I have several Amazon EC2 instances running Ubuntu 10.04 and I've recently started using Amazon's Route 53 as my DNS. The purpose of doing that was to allow the instances to refer to each other by name rather than private IP (which can change). I've pointed my domain name (via GoDaddy) to Amazon's name servers, allowing me to access my EC2 webservers.
However, I noticed I can now access the EC2 instances which I don't want to be public, such as the dedicated MySQL Server. I was thinking Amazon's Security Groups would still be in effect when using Route 53, but that doesn't seem to be the case.
Before I started using Route 53, I was thinking of having one instance run a reverse proxy, which would help protect the web servers behind it. Then IP-restrict all the other instances.
I know IP restricting can be done using the firewall within each instance, but should I ever need to access them from another IP address, I'd need a way in. Amazon's control panel made it a breeze to open a port when necessary.
Does anyone have any suggestions for keeping EC2 instances secure, but also accessible to their administrator?
Also, what's the best topology for a group of EC2 instances, consisting of web servers and a dedicated database server, from a security perspective? Does having a reverse proxy server even make sense?
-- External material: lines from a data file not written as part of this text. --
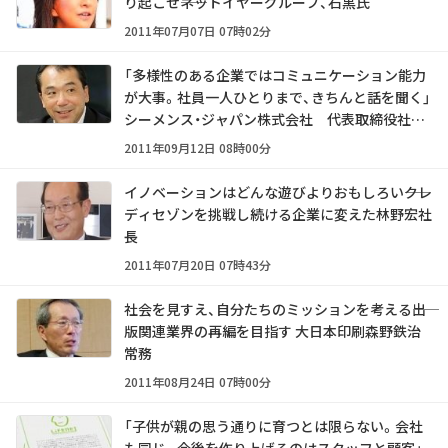
り起こせ――ネットイヤーグループ、石黒氏
2011年07月07日 07時02分
「多様性のある企業ではコミュニケーション能力
が大事。社員一人ひとりまで、きちんと話を聞く」――
シーメンス・ジャパン株式会社 代表取締役社長
兼CEO 織畠潤一氏
2011年09月12日 08時00分
イノベーションはどんな遊びよりおもしろい――クレ
ディセゾンを挑戦し続ける企業に変えた林野宏社
長
2011年07月20日 07時43分
社会を見すえ、自分たちのミッションを考える――出
版関連業界の再編を目指す 大日本印刷森野鉄治
常務
2011年08月24日 07時00分
「子供が親の思う通りに育つとは限らない。会社
も同じ。今後を作り上げるのはスタッフと顧客」――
A couple of things that might help.
I have a fairly small system and pull all my servers into a default security group so they can access each other. I also add a hostgroup security group to each server which might be where I allow port 80 in or something like that. And sometimes if it's an odd server it'll have a host security group as well so I can allow things specifically for that server. Some of my servers look like this.
db01 => default, database test01 => default, qa, test01 fe01 => default, frontend
I use cnames for all my servers. Handles the external and internal names fine. Internally on AWS the name resolves to the internal IP, externally it's the public IP. I assume they are doing views on their name servers.
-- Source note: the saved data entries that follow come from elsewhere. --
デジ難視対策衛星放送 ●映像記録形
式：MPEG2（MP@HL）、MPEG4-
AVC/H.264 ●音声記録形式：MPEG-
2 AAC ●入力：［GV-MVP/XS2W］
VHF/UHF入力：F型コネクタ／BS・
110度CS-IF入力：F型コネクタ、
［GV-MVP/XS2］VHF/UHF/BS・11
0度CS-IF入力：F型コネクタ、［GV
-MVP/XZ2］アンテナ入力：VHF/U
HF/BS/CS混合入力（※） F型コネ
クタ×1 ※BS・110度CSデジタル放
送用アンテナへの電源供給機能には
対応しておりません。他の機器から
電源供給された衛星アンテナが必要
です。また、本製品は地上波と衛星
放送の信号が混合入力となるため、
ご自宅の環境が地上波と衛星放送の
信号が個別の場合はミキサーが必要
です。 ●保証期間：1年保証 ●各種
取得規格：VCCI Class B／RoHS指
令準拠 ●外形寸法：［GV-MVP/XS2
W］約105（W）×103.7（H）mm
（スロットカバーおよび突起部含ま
db01 CNAME ec2-222-111-222-111.us-west-1.compute.amazonaws.com
In any case servers can access each other by the CNAMEs I've created and it's consistent.
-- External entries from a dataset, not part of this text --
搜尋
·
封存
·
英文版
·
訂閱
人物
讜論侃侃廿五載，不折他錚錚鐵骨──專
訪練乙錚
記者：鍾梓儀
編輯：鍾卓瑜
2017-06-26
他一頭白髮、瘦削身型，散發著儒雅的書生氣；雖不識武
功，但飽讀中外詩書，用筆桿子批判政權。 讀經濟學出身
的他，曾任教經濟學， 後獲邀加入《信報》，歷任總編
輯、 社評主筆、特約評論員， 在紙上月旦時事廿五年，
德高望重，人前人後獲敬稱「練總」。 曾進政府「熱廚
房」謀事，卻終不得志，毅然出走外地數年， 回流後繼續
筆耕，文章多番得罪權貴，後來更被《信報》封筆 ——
I'd skip the reverse proxy unless it speeds up your application.
Have you considered using Amazon's VPC offering? If you don't need public internet access to your instances, it's a tidy solution, bypassing the need for security groups or per-instance firewalls.
Your wording "the EC2 instances which I don't want to be public" implies this may not be the case, though, which would mean that you would be stuck with your public instances (if there are any) reaching in through your datacenter and back out the VPC pipe to get to what they need (but this would be controlled via exposed ports on your datacenter router). This may still be ok depending on the nature of your app.
Edit: This also gives you the benefit of being able to use static private IPs inside your VPC, organized into subnets no less!